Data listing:
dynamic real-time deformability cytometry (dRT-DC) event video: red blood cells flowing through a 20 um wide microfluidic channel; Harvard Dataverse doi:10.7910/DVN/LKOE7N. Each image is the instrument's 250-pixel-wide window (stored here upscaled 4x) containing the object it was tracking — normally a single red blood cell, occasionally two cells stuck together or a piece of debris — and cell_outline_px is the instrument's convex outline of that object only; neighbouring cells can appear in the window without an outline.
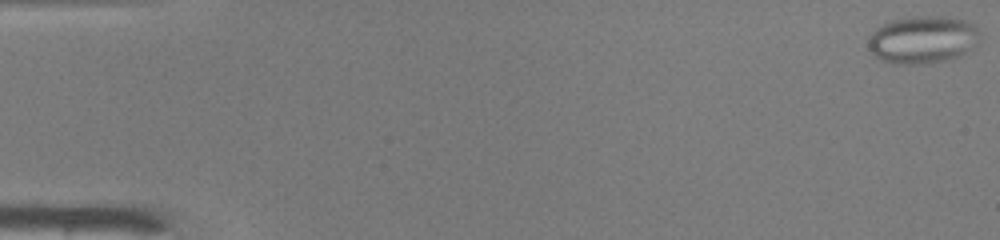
{"species": "common noctule bat (a hibernating species)", "species_latin": "Nyctalus noctula", "temperature_condition": "warm", "stored_images_in_passage": 49, "camera_frame_rate_fps": 3000, "um_per_image_px": 0.085, "animal": {"sex": "male", "body_mass_g": 19.0, "forearm_length_mm": 50.8}, "frame": {"image": 1, "passage_image": 1, "time_ms": 0.0, "image_size_px": [1000, 240], "cell_outline_px": [[976, 44], [964, 52], [956, 56], [944, 60], [920, 64], [900, 64], [884, 60], [876, 56], [868, 48], [868, 40], [872, 32], [876, 28], [892, 20], [916, 16], [940, 16], [964, 20], [972, 24], [976, 28]], "centroid_in_image_um": [78.37, 3.36], "position_along_channel_um": 6.6, "area_um2": 30.11}}
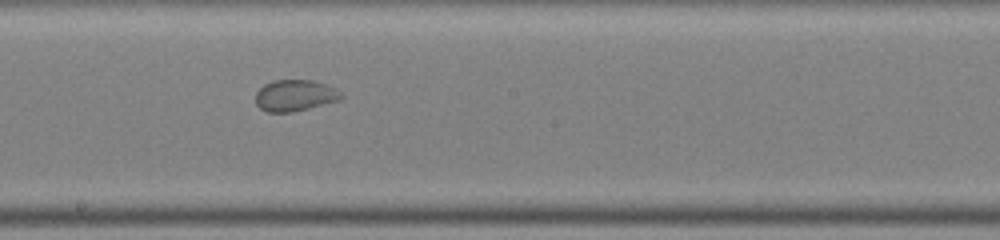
{"frame": {"image": 2, "passage_image": 28, "time_ms": 9.0, "image_size_px": [1000, 240], "cell_outline_px": [[344, 96], [340, 100], [292, 112], [268, 112], [260, 108], [256, 104], [256, 92], [264, 84], [272, 80], [312, 80], [336, 88]], "centroid_in_image_um": [25.06, 8.11], "position_along_channel_um": 223.1, "area_um2": 15.61}}
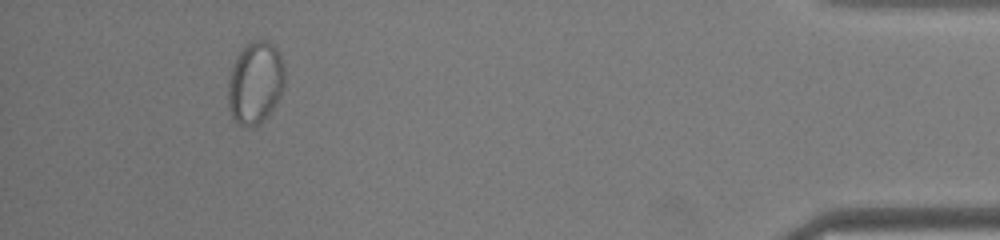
{"frame": {"image": 3, "passage_image": 46, "time_ms": 15.0, "image_size_px": [1000, 240], "cell_outline_px": [[284, 88], [276, 104], [264, 120], [256, 124], [240, 124], [232, 116], [228, 108], [228, 84], [232, 68], [240, 52], [252, 40], [268, 40], [276, 48], [284, 64]], "centroid_in_image_um": [21.72, 7.01], "position_along_channel_um": 413.5, "area_um2": 26.76}}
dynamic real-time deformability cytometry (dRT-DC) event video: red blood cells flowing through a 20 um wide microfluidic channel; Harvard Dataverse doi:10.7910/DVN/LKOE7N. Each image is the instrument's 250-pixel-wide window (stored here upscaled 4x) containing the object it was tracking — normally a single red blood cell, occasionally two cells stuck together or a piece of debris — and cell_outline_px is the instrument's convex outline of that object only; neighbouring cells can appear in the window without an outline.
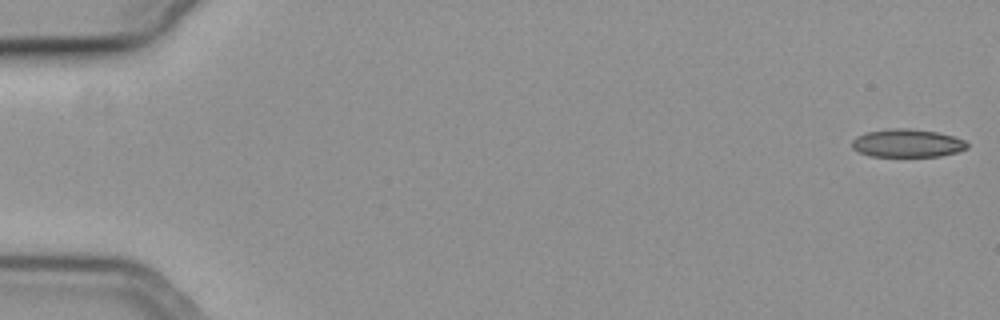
{"species": "common noctule bat (a hibernating species)", "species_latin": "Nyctalus noctula", "temperature_condition": "cold", "stored_images_in_passage": 50, "camera_frame_rate_fps": 3000, "um_per_image_px": 0.085, "animal": {"sex": "female", "body_mass_g": 19.3, "forearm_length_mm": 54.1}, "frame": {"image": 1, "passage_image": 1, "time_ms": 0.0, "image_size_px": [1000, 320], "cell_outline_px": [[968, 148], [956, 152], [940, 156], [868, 156], [852, 148], [852, 140], [856, 136], [868, 132], [888, 128], [908, 128], [936, 132], [952, 136], [964, 140], [968, 144]], "centroid_in_image_um": [77.1, 12.17], "position_along_channel_um": 7.9, "area_um2": 18.79}}
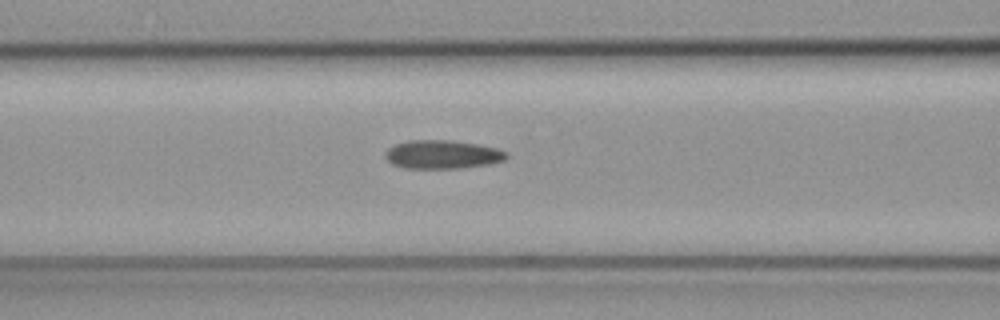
{"frame": {"image": 2, "passage_image": 24, "time_ms": 7.667, "image_size_px": [1000, 320], "cell_outline_px": [[508, 156], [504, 160], [488, 164], [460, 168], [404, 168], [392, 164], [384, 156], [388, 148], [396, 144], [408, 140], [448, 140], [476, 144], [496, 148], [508, 152]], "centroid_in_image_um": [37.59, 13.13], "position_along_channel_um": 129.0, "area_um2": 20.06}}
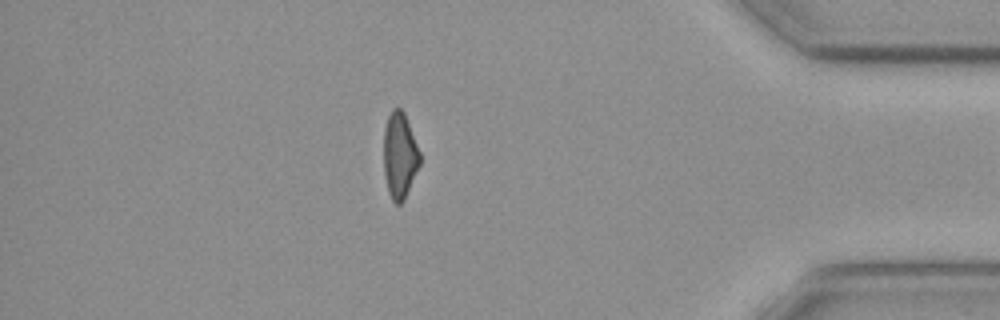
{"frame": {"image": 3, "passage_image": 49, "time_ms": 16.0, "image_size_px": [1000, 320], "cell_outline_px": [[420, 164], [404, 200], [400, 204], [396, 204], [392, 200], [388, 192], [384, 172], [384, 128], [388, 116], [392, 108], [400, 108], [404, 112], [420, 152]], "centroid_in_image_um": [33.97, 13.21], "position_along_channel_um": 401.2, "area_um2": 18.09}}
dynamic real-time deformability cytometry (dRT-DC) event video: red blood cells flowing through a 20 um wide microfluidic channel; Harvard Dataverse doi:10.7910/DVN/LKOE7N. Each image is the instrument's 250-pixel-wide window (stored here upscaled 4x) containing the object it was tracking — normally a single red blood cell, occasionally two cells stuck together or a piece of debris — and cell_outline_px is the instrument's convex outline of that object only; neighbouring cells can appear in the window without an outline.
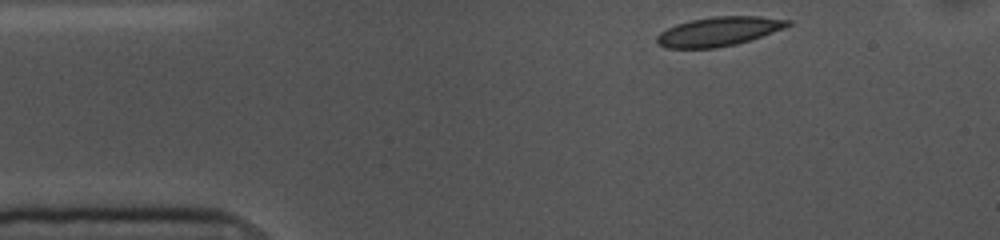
{"species": "common noctule bat (a hibernating species)", "species_latin": "Nyctalus noctula", "temperature_condition": "cold", "stored_images_in_passage": 48, "camera_frame_rate_fps": 3000, "um_per_image_px": 0.085, "animal": {"sex": "female", "body_mass_g": 10.0, "forearm_length_mm": 53.1}, "frame": {"image": 1, "passage_image": 1, "time_ms": 0.0, "image_size_px": [1000, 240], "cell_outline_px": [[792, 24], [784, 28], [736, 44], [716, 48], [664, 48], [656, 44], [656, 36], [660, 32], [676, 24], [692, 20], [712, 16], [760, 16], [792, 20]], "centroid_in_image_um": [61.06, 2.67], "position_along_channel_um": 23.9, "area_um2": 22.25}}
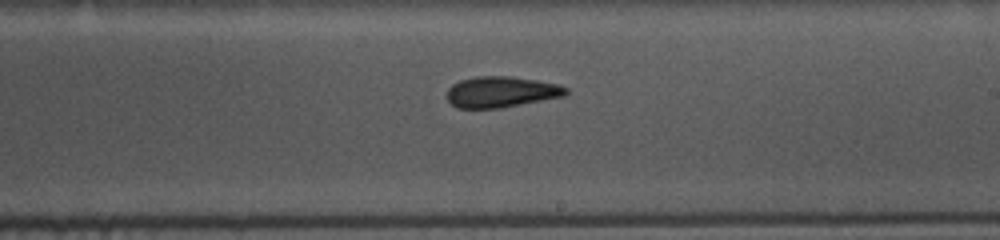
{"frame": {"image": 2, "passage_image": 24, "time_ms": 7.667, "image_size_px": [1000, 240], "cell_outline_px": [[568, 92], [564, 96], [500, 108], [456, 108], [448, 100], [448, 88], [452, 84], [460, 80], [476, 76], [512, 76], [560, 84], [568, 88]], "centroid_in_image_um": [42.61, 7.8], "position_along_channel_um": 246.4, "area_um2": 21.5}}
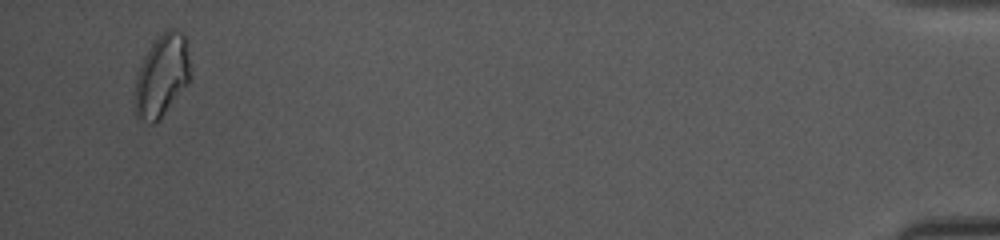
{"frame": {"image": 3, "passage_image": 46, "time_ms": 15.0, "image_size_px": [1000, 240], "cell_outline_px": [[188, 84], [160, 120], [156, 124], [152, 124], [136, 116], [132, 100], [136, 76], [140, 64], [148, 48], [168, 28], [172, 28], [180, 32], [184, 36], [188, 60]], "centroid_in_image_um": [13.69, 6.51], "position_along_channel_um": 421.5, "area_um2": 26.53}, "authors_computed_cell_mechanics": {"area_um2": 21.964, "velocity_mm_per_s": 3.572, "shape_relaxation_time_tau1_ms": 7.2227, "shape_relaxation_time_tau2_ms": 2.3442, "deformation_change_tau1": 0.1454, "deformation_change_tau2": 0.0785}}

**PROBLEM DETAILS**
Copy each line exactly, and leave the pictures out of your copy.

**CORRECT OUTPUT**
dynamic real-time deformability cytometry (dRT-DC) event video: red blood cells flowing through a 20 um wide microfluidic channel; Harvard Dataverse doi:10.7910/DVN/LKOE7N. Each image is the instrument's 250-pixel-wide window (stored here upscaled 4x) containing the object it was tracking — normally a single red blood cell, occasionally two cells stuck together or a piece of debris — and cell_outline_px is the instrument's convex outline of that object only; neighbouring cells can appear in the window without an outline.
{"species": "common noctule bat (a hibernating species)", "species_latin": "Nyctalus noctula", "temperature_condition": "warm", "stored_images_in_passage": 49, "camera_frame_rate_fps": 3000, "um_per_image_px": 0.085, "animal": {"sex": "male", "body_mass_g": 19.0, "forearm_length_mm": 50.8}, "frame": {"image": 1, "passage_image": 1, "time_ms": 0.0, "image_size_px": [1000, 240], "cell_outline_px": [[976, 44], [964, 52], [956, 56], [944, 60], [920, 64], [900, 64], [884, 60], [876, 56], [868, 48], [868, 40], [872, 32], [876, 28], [892, 20], [916, 16], [940, 16], [964, 20], [972, 24], [976, 28]], "centroid_in_image_um": [78.37, 3.36], "position_along_channel_um": 6.6, "area_um2": 30.11}}
{"frame": {"image": 2, "passage_image": 28, "time_ms": 9.0, "image_size_px": [1000, 240], "cell_outline_px": [[344, 96], [340, 100], [292, 112], [268, 112], [260, 108], [256, 104], [256, 92], [264, 84], [272, 80], [312, 80], [336, 88]], "centroid_in_image_um": [25.06, 8.11], "position_along_channel_um": 223.1, "area_um2": 15.61}}
{"frame": {"image": 3, "passage_image": 46, "time_ms": 15.0, "image_size_px": [1000, 240], "cell_outline_px": [[284, 88], [276, 104], [264, 120], [256, 124], [240, 124], [232, 116], [228, 108], [228, 84], [232, 68], [240, 52], [252, 40], [268, 40], [276, 48], [284, 64]], "centroid_in_image_um": [21.72, 7.01], "position_along_channel_um": 413.5, "area_um2": 26.76}}
dynamic real-time deformability cytometry (dRT-DC) event video: red blood cells flowing through a 20 um wide microfluidic channel; Harvard Dataverse doi:10.7910/DVN/LKOE7N. Each image is the instrument's 250-pixel-wide window (stored here upscaled 4x) containing the object it was tracking — normally a single red blood cell, occasionally two cells stuck together or a piece of debris — and cell_outline_px is the instrument's convex outline of that object only; neighbouring cells can appear in the window without an outline.
{"species": "common noctule bat (a hibernating species)", "species_latin": "Nyctalus noctula", "temperature_condition": "cold", "stored_images_in_passage": 50, "camera_frame_rate_fps": 3000, "um_per_image_px": 0.085, "animal": {"sex": "female", "body_mass_g": 19.3, "forearm_length_mm": 54.1}, "frame": {"image": 1, "passage_image": 1, "time_ms": 0.0, "image_size_px": [1000, 320], "cell_outline_px": [[968, 148], [956, 152], [940, 156], [868, 156], [852, 148], [852, 140], [856, 136], [868, 132], [888, 128], [908, 128], [936, 132], [952, 136], [964, 140], [968, 144]], "centroid_in_image_um": [77.1, 12.17], "position_along_channel_um": 7.9, "area_um2": 18.79}}
{"frame": {"image": 2, "passage_image": 24, "time_ms": 7.667, "image_size_px": [1000, 320], "cell_outline_px": [[508, 156], [504, 160], [488, 164], [460, 168], [404, 168], [392, 164], [384, 156], [388, 148], [396, 144], [408, 140], [448, 140], [476, 144], [496, 148], [508, 152]], "centroid_in_image_um": [37.59, 13.13], "position_along_channel_um": 129.0, "area_um2": 20.06}}
{"frame": {"image": 3, "passage_image": 49, "time_ms": 16.0, "image_size_px": [1000, 320], "cell_outline_px": [[420, 164], [404, 200], [400, 204], [396, 204], [392, 200], [388, 192], [384, 172], [384, 128], [388, 116], [392, 108], [400, 108], [404, 112], [420, 152]], "centroid_in_image_um": [33.97, 13.21], "position_along_channel_um": 401.2, "area_um2": 18.09}}
dynamic real-time deformability cytometry (dRT-DC) event video: red blood cells flowing through a 20 um wide microfluidic channel; Harvard Dataverse doi:10.7910/DVN/LKOE7N. Each image is the instrument's 250-pixel-wide window (stored here upscaled 4x) containing the object it was tracking — normally a single red blood cell, occasionally two cells stuck together or a piece of debris — and cell_outline_px is the instrument's convex outline of that object only; neighbouring cells can appear in the window without an outline.
{"species": "common noctule bat (a hibernating species)", "species_latin": "Nyctalus noctula", "temperature_condition": "cold", "stored_images_in_passage": 48, "camera_frame_rate_fps": 3000, "um_per_image_px": 0.085, "animal": {"sex": "female", "body_mass_g": 10.0, "forearm_length_mm": 53.1}, "frame": {"image": 1, "passage_image": 1, "time_ms": 0.0, "image_size_px": [1000, 240], "cell_outline_px": [[792, 24], [784, 28], [736, 44], [716, 48], [664, 48], [656, 44], [656, 36], [660, 32], [676, 24], [692, 20], [712, 16], [760, 16], [792, 20]], "centroid_in_image_um": [61.06, 2.67], "position_along_channel_um": 23.9, "area_um2": 22.25}}
{"frame": {"image": 2, "passage_image": 24, "time_ms": 7.667, "image_size_px": [1000, 240], "cell_outline_px": [[568, 92], [564, 96], [500, 108], [456, 108], [448, 100], [448, 88], [452, 84], [460, 80], [476, 76], [512, 76], [560, 84], [568, 88]], "centroid_in_image_um": [42.61, 7.8], "position_along_channel_um": 246.4, "area_um2": 21.5}}
{"frame": {"image": 3, "passage_image": 46, "time_ms": 15.0, "image_size_px": [1000, 240], "cell_outline_px": [[188, 84], [160, 120], [156, 124], [152, 124], [136, 116], [132, 100], [136, 76], [140, 64], [148, 48], [168, 28], [172, 28], [180, 32], [184, 36], [188, 60]], "centroid_in_image_um": [13.69, 6.51], "position_along_channel_um": 421.5, "area_um2": 26.53}, "authors_computed_cell_mechanics": {"area_um2": 21.964, "velocity_mm_per_s": 3.572, "shape_relaxation_time_tau1_ms": 7.2227, "shape_relaxation_time_tau2_ms": 2.3442, "deformation_change_tau1": 0.1454, "deformation_change_tau2": 0.0785}}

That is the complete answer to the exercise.